Wissenschaftlich evaluiert sind Stimmtechniken generell nur mangelhaft.

Der Begriff Maske wird aber noch in einem anderen Zusammenhang verwendet. Manchmal wird nämlich auch von Maskenklang gesprochen, wenn es um den hochfrequenten Tonanteil einer Singstimme geht. Hier wäre der treffendere Begriff „Squillo“ oder „Metall“. „Squillo“ beruht nicht auf einem bestimmten technischen Manöver. Stattdessen entwickelt es sich mit zunehmender sängerischer Erfahrung. Meiner Meinung nach sollte es nicht durch spezielle Trainingsmethoden forciert werden.

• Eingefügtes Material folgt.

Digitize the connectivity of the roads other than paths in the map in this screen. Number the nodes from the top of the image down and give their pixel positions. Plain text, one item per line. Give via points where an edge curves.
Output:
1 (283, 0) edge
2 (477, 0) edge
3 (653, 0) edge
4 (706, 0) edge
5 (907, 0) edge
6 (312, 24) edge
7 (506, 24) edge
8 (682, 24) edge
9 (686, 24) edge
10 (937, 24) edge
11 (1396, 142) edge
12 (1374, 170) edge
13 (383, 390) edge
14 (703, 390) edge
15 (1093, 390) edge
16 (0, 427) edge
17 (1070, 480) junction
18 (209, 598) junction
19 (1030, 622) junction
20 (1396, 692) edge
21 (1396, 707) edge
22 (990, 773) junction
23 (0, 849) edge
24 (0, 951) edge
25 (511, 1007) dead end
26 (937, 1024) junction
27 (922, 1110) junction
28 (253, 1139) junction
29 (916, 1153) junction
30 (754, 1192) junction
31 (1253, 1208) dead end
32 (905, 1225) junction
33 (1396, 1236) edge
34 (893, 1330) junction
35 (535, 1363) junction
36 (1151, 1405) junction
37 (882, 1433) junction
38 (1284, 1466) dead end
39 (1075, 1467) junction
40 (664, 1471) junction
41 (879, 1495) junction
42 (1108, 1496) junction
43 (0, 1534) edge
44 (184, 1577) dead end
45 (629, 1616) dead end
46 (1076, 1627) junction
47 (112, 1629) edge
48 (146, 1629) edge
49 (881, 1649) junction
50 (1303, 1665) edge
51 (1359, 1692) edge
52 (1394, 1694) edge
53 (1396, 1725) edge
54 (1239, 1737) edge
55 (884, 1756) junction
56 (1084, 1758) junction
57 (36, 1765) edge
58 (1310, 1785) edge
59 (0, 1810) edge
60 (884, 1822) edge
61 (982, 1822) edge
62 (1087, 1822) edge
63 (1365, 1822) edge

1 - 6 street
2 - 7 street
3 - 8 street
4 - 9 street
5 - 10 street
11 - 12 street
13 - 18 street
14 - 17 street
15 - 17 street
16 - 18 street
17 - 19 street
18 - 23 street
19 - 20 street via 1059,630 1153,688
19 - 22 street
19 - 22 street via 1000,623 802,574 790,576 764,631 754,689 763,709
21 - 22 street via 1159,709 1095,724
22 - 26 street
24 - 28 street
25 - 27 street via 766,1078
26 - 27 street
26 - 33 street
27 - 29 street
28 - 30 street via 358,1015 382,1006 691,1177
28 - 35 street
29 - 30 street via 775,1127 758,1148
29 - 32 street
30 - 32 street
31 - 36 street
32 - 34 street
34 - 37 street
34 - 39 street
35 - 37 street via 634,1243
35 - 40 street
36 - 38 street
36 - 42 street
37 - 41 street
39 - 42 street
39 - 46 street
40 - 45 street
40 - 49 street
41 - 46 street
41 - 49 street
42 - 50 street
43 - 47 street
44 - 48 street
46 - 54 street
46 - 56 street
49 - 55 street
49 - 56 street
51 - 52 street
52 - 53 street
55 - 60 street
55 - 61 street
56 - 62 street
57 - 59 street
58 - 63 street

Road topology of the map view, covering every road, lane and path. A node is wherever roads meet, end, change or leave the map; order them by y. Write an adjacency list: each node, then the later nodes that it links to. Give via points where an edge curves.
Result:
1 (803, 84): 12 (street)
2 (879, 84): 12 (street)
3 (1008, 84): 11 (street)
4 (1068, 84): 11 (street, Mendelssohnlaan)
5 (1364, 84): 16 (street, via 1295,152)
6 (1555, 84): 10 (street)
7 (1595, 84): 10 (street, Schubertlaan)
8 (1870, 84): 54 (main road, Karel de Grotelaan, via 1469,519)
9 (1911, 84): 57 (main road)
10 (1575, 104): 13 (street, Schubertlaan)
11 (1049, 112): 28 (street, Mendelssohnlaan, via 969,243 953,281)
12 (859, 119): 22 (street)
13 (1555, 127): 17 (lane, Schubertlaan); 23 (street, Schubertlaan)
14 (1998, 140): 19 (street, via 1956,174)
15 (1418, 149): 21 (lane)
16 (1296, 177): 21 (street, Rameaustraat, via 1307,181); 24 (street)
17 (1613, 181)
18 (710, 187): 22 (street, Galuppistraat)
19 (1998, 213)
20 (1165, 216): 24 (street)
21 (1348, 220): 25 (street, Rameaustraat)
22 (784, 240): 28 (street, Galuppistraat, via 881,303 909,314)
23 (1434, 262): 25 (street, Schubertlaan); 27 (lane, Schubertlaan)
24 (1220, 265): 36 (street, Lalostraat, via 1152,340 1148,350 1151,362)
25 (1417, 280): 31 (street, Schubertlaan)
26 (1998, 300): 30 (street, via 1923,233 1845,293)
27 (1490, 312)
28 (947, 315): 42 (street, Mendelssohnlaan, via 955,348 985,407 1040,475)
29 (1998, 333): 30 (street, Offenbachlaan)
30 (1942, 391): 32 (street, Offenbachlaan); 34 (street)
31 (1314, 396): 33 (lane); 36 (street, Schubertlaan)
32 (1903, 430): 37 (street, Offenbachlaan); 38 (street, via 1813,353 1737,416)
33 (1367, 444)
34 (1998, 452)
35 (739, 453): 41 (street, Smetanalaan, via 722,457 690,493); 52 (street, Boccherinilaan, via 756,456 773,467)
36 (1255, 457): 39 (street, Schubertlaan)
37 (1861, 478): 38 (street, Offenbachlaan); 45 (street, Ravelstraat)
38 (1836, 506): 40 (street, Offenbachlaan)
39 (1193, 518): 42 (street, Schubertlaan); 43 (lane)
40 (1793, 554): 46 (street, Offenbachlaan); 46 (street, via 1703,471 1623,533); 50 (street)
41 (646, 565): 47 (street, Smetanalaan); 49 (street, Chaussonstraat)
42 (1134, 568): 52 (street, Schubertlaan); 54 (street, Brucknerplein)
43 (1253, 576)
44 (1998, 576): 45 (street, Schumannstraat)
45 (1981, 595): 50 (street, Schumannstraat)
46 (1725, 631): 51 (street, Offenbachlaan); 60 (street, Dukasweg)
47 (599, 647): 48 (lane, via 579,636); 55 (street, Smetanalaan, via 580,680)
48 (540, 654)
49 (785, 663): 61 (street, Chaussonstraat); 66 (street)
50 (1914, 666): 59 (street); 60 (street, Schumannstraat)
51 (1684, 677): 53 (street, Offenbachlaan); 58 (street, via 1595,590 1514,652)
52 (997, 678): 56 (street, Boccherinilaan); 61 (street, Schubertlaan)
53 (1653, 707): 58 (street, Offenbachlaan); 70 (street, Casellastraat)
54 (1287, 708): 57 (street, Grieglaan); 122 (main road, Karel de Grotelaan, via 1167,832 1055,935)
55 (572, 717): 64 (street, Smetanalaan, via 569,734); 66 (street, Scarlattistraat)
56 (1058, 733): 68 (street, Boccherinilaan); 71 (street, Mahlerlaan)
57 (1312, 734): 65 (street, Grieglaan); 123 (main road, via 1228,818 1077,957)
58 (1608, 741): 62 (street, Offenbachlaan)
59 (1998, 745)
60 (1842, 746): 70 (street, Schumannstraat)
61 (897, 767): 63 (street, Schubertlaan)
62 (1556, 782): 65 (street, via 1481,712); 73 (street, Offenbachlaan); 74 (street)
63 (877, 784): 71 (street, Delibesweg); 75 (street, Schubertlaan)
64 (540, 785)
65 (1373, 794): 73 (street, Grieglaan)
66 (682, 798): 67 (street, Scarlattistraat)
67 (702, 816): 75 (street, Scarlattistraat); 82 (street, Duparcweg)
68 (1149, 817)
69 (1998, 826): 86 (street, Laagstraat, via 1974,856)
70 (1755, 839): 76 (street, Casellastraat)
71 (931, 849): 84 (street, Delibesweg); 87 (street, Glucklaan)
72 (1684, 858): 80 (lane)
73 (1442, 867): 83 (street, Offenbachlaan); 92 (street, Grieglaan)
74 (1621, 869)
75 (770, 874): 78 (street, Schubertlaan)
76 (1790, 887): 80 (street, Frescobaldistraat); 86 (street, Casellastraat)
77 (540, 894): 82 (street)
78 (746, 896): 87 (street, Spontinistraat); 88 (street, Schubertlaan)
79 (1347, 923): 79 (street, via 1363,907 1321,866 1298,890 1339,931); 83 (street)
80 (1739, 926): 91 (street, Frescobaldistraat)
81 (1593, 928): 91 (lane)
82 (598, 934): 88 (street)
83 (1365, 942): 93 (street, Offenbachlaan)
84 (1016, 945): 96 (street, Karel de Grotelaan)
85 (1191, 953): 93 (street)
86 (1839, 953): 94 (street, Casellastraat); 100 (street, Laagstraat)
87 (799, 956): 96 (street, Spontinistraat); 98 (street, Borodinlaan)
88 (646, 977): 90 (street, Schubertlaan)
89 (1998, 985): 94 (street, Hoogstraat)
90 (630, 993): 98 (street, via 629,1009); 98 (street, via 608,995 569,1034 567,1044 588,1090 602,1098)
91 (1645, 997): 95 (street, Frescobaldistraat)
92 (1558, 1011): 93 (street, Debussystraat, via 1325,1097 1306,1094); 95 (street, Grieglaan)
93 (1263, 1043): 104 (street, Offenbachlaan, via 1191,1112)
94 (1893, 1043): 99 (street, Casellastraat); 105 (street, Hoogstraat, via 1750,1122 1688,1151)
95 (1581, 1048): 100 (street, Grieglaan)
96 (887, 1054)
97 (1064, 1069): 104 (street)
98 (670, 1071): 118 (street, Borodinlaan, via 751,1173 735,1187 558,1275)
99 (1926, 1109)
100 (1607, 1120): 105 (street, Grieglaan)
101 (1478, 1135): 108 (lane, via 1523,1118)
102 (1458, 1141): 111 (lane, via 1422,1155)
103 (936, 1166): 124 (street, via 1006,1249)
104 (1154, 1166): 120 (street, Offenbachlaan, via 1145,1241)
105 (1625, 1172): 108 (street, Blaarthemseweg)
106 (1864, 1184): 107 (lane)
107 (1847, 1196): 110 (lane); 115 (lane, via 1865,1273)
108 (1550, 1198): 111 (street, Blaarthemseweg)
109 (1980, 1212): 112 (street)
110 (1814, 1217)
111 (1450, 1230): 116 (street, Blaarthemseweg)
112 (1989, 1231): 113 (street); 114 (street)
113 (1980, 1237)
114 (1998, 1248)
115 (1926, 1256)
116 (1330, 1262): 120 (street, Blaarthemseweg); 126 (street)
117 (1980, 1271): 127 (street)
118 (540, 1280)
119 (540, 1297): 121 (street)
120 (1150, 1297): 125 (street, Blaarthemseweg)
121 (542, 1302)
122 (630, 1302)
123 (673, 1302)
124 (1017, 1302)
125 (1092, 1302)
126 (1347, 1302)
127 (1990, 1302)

Dabei besteht nämlich die Gefahr, dass der Gesangsschüler alles andere vernachlässigt. Legato, genaue Stimmführung, Beweglichkeit, Dynamik und Ausdruck sind viel schwieriger zu lernen und sollten deshalb stets höher gewichtet werden als der reine Stimmklang. Ich habe noch nie eine Singstimme gehört. die all diese Eigenschaften besass, jedoch zu wenig hochfrequente Stimmanteile. Den umgekehrten Fall gibt es hingegen zuhauf: Sänger mit wunderschönen Stimmen, die keine einzige Partie auf musikalisch ansprechendem Niveau bewältigen können.